その時、ルナスはふとリィアに目を向けた。そして、にこやかに言う。
「リィア、せっかくだし君はここに残るといい。後で迎えに来るから」
「え゛」
思わず低い声を漏らしたリィアの隣に、フィーナがぴたりと張り付く。
「ありがとうございます、王太子殿下。久し振りですもの。嬉しいですわ」
置いて行かれたくないのに、ルナスは満足げに微笑んで背を向けた。デュークたちも特に意を唱えるでもなくルナスに続く。思わず伸ばした手を、フィーナにつかまれた。そして、耳もとでささやかれる。
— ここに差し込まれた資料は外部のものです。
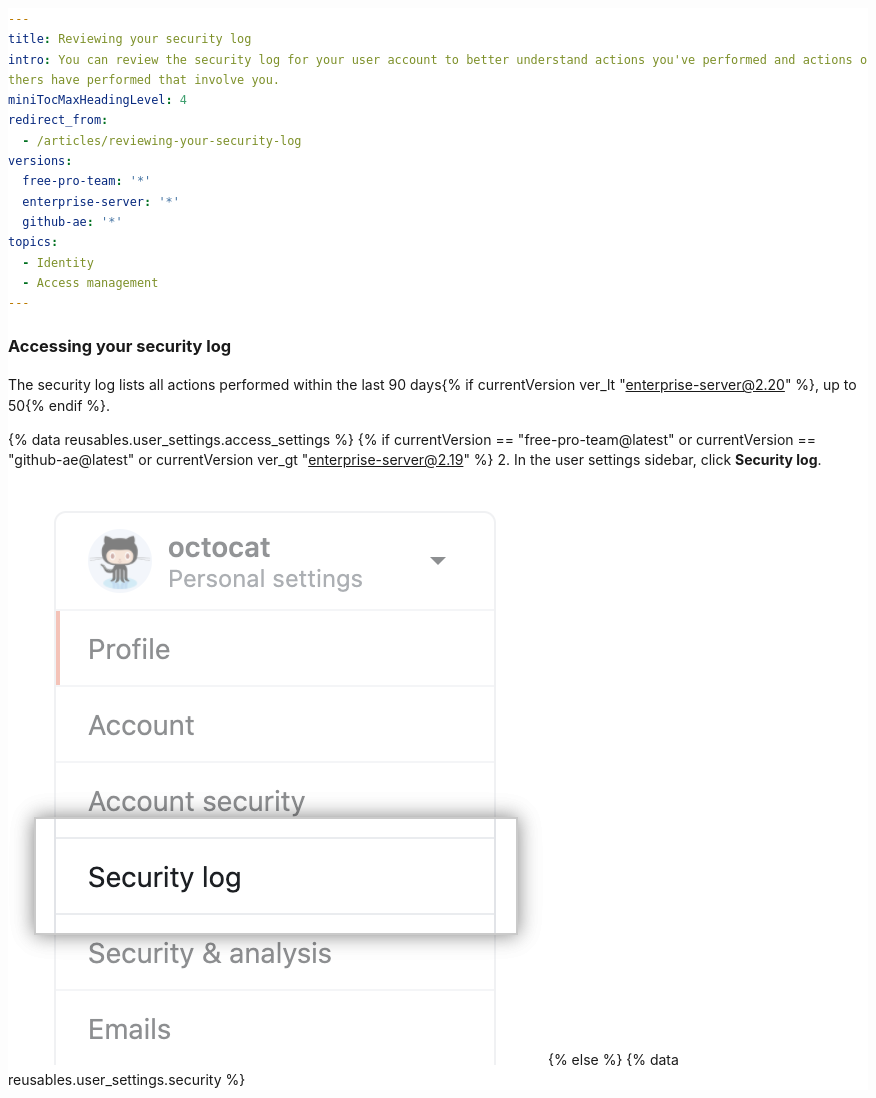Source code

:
 ```yaml
---
title: Reviewing your security log
intro: You can review the security log for your user account to better understand actions you've performed and actions others have performed that involve you.
miniTocMaxHeadingLevel: 4
redirect_from:
  - /articles/reviewing-your-security-log
versions:
  free-pro-team: '*'
  enterprise-server: '*'
  github-ae: '*'
topics:
  - Identity
  - Access management
---
```


### Accessing your security log

The security log lists all actions performed within the last 90 days{% if currentVersion ver_lt "enterprise-server@2.20" %}, up to 50{% endif %}.

{% data reusables.user_settings.access_settings %}
{% if currentVersion == "free-pro-team@latest" or currentVersion == "github-ae@latest" or currentVersion ver_gt "enterprise-server@2.19" %}
2. In the user settings sidebar, click **Security log**. ![Security log tab](/assets/images/help/settings/audit-log-tab.png)
{% else %}
{% data reusables.user_settings.security %}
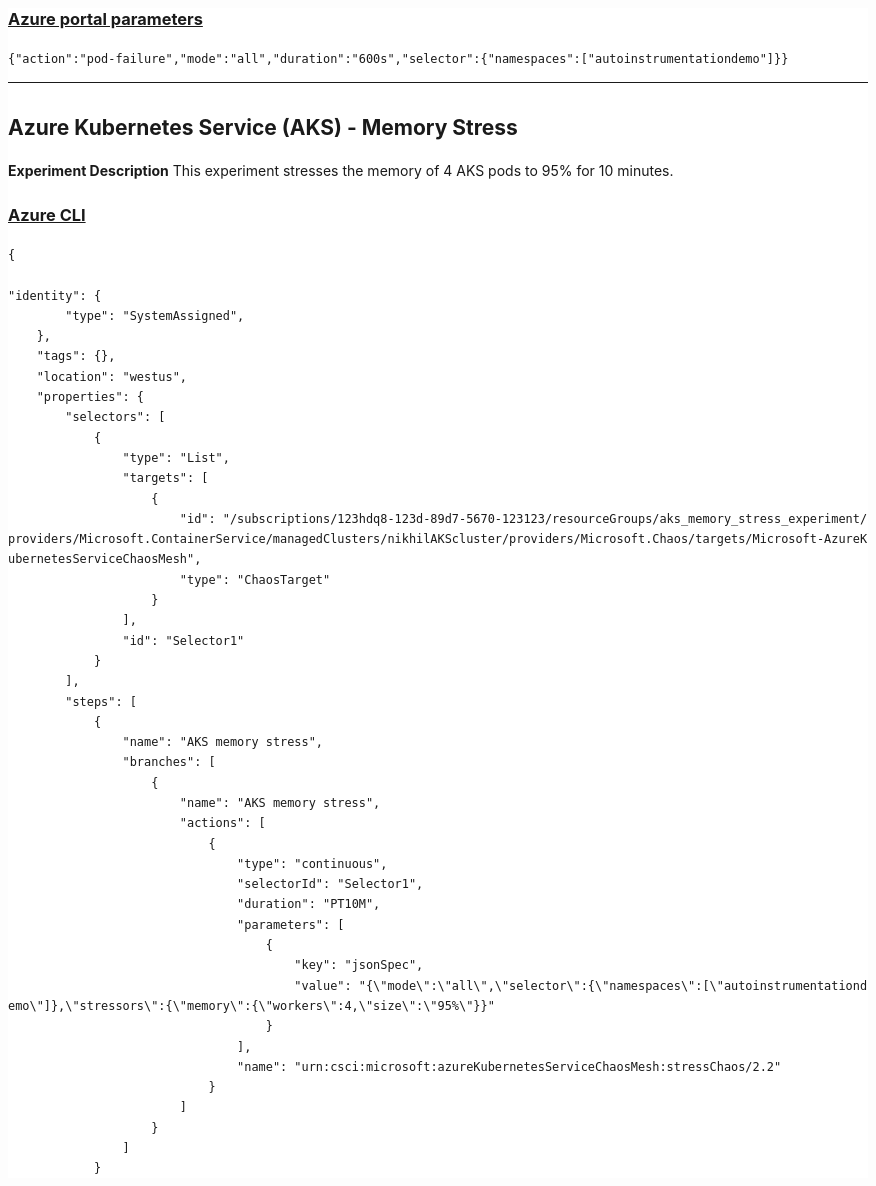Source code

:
 ```AzCLI

```


### [Azure portal parameters](#tab/azure-portal)

```Azure portal
{"action":"pod-failure","mode":"all","duration":"600s","selector":{"namespaces":["autoinstrumentationdemo"]}}
```
---
Azure Kubernetes Service (AKS) - Memory Stress
---
**Experiment Description** This experiment stresses the memory of 4 AKS pods to 95% for 10 minutes. 

### [Azure CLI](#tab/azure-CLI)
```AzCLI
{    

"identity": {
        "type": "SystemAssigned",
    },
    "tags": {},
    "location": "westus",
    "properties": {
        "selectors": [
            {
                "type": "List",
                "targets": [
                    {
                        "id": "/subscriptions/123hdq8-123d-89d7-5670-123123/resourceGroups/aks_memory_stress_experiment/providers/Microsoft.ContainerService/managedClusters/nikhilAKScluster/providers/Microsoft.Chaos/targets/Microsoft-AzureKubernetesServiceChaosMesh",
                        "type": "ChaosTarget"
                    }
                ],
                "id": "Selector1"
            }
        ],
        "steps": [
            {
                "name": "AKS memory stress",
                "branches": [
                    {
                        "name": "AKS memory stress",
                        "actions": [
                            {
                                "type": "continuous",
                                "selectorId": "Selector1",
                                "duration": "PT10M",
                                "parameters": [
                                    {
                                        "key": "jsonSpec",
                                        "value": "{\"mode\":\"all\",\"selector\":{\"namespaces\":[\"autoinstrumentationdemo\"]},\"stressors\":{\"memory\":{\"workers\":4,\"size\":\"95%\"}}"
                                    }
                                ],
                                "name": "urn:csci:microsoft:azureKubernetesServiceChaosMesh:stressChaos/2.2"
                            }
                        ]
                    }
                ]
            }
```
「姉さまには色々とお訊きしたいことがいっぱいなの。さ、お部屋に行きましょう」
「べ、別に変わったことなんて何も!」
ブルブルとかぶりをふるリィアを、フィーナは楽しげに引きずるのであった。
「ちょっと姉さまとお茶して来まーす」
夫と舅は、どうやら若い嫁に甘いようだ。はいはい、と笑顔で見送られた。
メイドたちが素早く整えてくれたティーセットが並ぶ部屋で、リィアは妹に尋問されるという事態に陥っていた。
「社交界で噂には聞いていたのよ」
と、フィーナはため息をつくとティーソーサーを持ち上げ、優雅に紅茶を口に含む。
「う、噂?」
「そうよ。リィア姉さまが王太子殿下に気に入られて特別扱いされてるって。正直、まさかと思ってたのよ。それが本当だなんて」
特別扱い。確かに、懐剣を下賜されたことは特別扱いと言えるのかも知れない。リィアは上手く説明できなかった。それでも、フィーナは黙らない。
「それにしても、王太子殿下は美しい方ね。噂には尾ひれが付くものだから話半分に聴いていたけれど、想像以上だったわ。姉さま、よく平然としてるわね」
「うん、見慣れたから」
「何その贅沢な環境」
そうして、フィーナはにやりと意地悪く笑った。リィアは背筋が寒くなる。ここからが本題なのだ。
「で、姉さまは誰が好きなの?」
「は?」
リィアは思わず紅茶をこぼしそうになった。けれど、ギリギリで食い止めた。そんなリィアに、フィーナは畳みかける。
「なかなか良さそうな方がそろってたじゃない。あの中の誰が本命なの? あ、一人だけ知ってたけど、ロヴァンス伯爵の次男、アルバトルさまでしょ。身分も容姿も実力も申し分ないし、あの方?」
「わたしは軍人なの! そういうの興味ないんだってば!」
リィアが喚いても、フィーナは笑顔でグサグサと言いたい放題だった。
「それが軍人の格好? 姉さまってばいつまでもそんな子供みたいなこと言ってちゃ駄目よ?」
確かに今、リィアが来ているのは軍服ではなくワンピースである。
「ぐ……」
この口達者な妹に勝てた試しのないリィアだった。
「じゃあ、あの眼帯の人? 強そうだったけど、どこのお家の方?」
「……隊長は貴族じゃないの。民間からの大抜擢だって言ってた」
ふぅん、とフィーナは言う。
「あの眼鏡の大人しそうな坊やは軍人じゃないでしょ? まさかあの子?」
坊やと言うけれど、フィーナの方が年下である。レイルが知ったら冷ややかに怒りそうだと思いながら答える。
「レイルは文官……? そういうんじゃないし」
剣術の稽古ばかりに没頭していたリィアとは別方面、社交界を器用に泳ぐ妹である。貴婦人たちとの噂話もそつなくこなす。つまり、他人の恋愛事情などといった話が大好きなのだ。
リィアはその標的にされるのが大嫌いである。
ぐったりと疲れた姉に構わず、フィーナはキャッキャと楽しげに言うのだった。
「結論。わたし、あの隊長さんがいいと思うわ」
そのひと言に、リィアは素っ頓狂な声を上げた。
「はぁ!?」
それでも、フィーナは笑顔である。
「王太子殿下の護衛だもの。いずれは王の親衛隊長ってことでしょ。将来有望だもの。それに、うるさい家がないんだったら、お婿に来てくれるじゃない。リィア姉さまが彼と結婚してヴァーレンティンの家を継いでくれたら父さまも安泰ね」
身勝手な言い分にリィアは眩暈がした。